Dick Cheney, the former US vice president and chief architect of the “war on terror”, died on Tuesday. He was 84 years old. In 2000, the outspoken critic of Trump was reportedly asked by George W. Bush to help him select a vice presidential candidate. Ironically, the search ended with the swearing in of Cheney himself.
Cheney even claimed during the 2024 election that “there has never been an individual who is a greater threat to our republic than Donald Trump.”
His death brought the curtains down on a remarkable, often controversial career that spanned the Cold War, the Gulf War, the “War on Terror.”
Dick Cheney’s career
Dick Cheney was born in Nebraska. After a rocky journey at Yale, where he struggled with academics and eventually dropped out, Cheney took a job on a power line. He later returned to his home state and earned both a bachelor’s and master’s degree in political science from the University of Wyoming.
The former Wyoming congressman, White House chief of staff and defense secretary was leading a successful corporate career when George W. Bush reportedly asked him to help select a vice presidential nominee.
Ironically, the search for a disputed election ended with Cheney himself being sworn in as US vice president alongside George Bush as president, CNN reported.

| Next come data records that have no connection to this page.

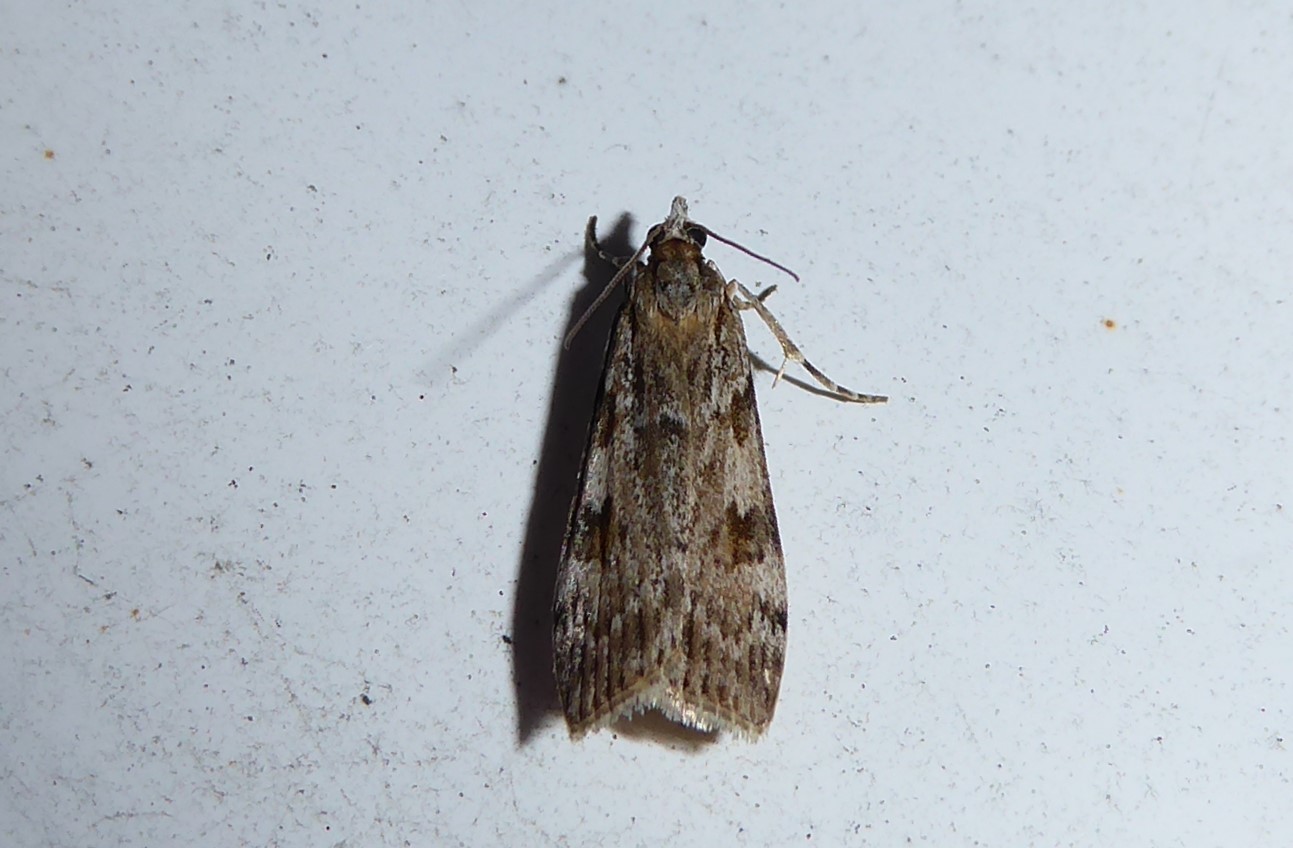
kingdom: Animalia
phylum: Arthropoda
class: Insecta
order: Lepidoptera
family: Crambidae
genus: Scoparia
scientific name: Scoparia halopis
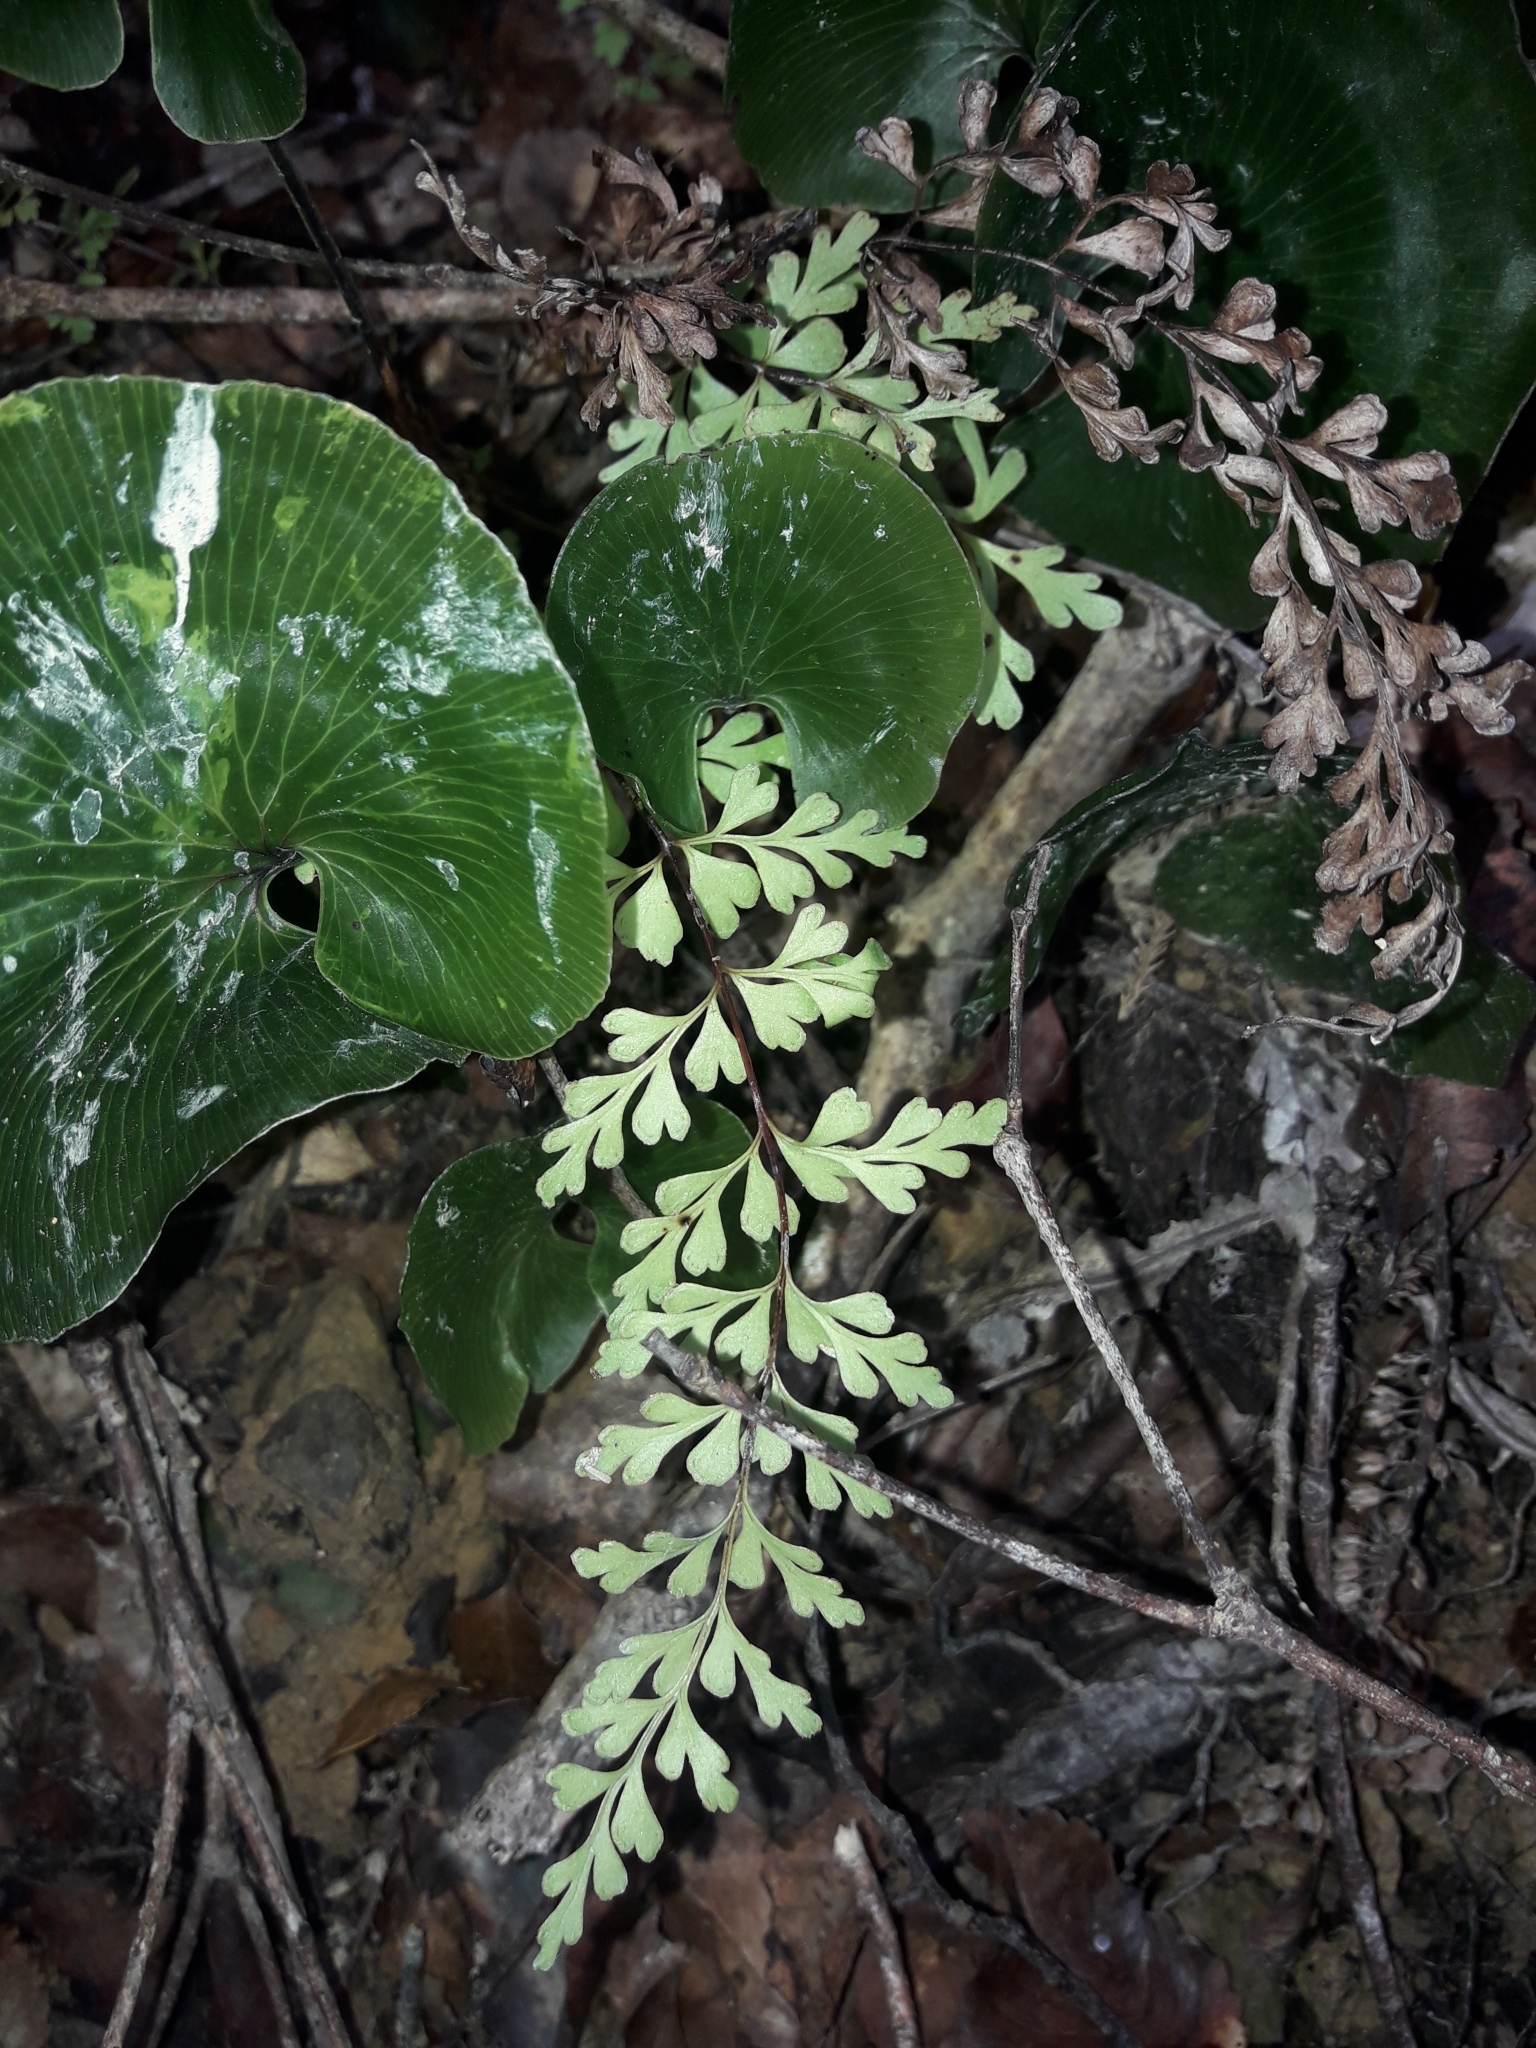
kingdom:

In 1989, President George HW Bush appointed Dick Cheney as Secretary of Defense, where Cheney oversaw Operation Desert Storm, the rapid US-led campaign that drove Iraqi forces out of Kuwait in 1991.
The Dick Cheney Controversy
Dick Cheney has been a frequent target of Democrats and other critics of the administration, particularly for his pre-Iraq war predictions and his ties to oil services giant Halliburton.
The treatment of prisoners taken by the US in its “war on terror” has also sparked controversy. After 9/11, Cheney continued to advocate the use of torture on detainees outside of office.
The powerful US vice president has even been portrayed in late-night comics and “Saturday Night Live” as a kind of Bush puppet master, an image he has rejected as ridiculous and offensive.
How Cheney Shaped the “War on Terror”?
Convinced that Saddam Hussein’s regime posed a serious and imminent threat, Cheney repeatedly warned of Iraq’s alleged weapons of mass destruction and alleged ties to al-Qaeda.
Those claims—later discredited by intelligence reviews and congressional investigations—laid the groundwork for a war that would cost hundreds of thousands of lives and reshape America’s standing in the world.
Cheney claimed that he and his colleagues were acting on “the best available intelligence” at the time. “It was the right thing to do then. I believed it then and I still believe it now,” he told CNN in 2015.
After two terms as vice president that ended in 2009, Cheney has become one of the country’s most prominent Republicans to oppose Trump. During the 2024 presidential election, Dick Cheney even said he voted for Democrat Kamala Harris.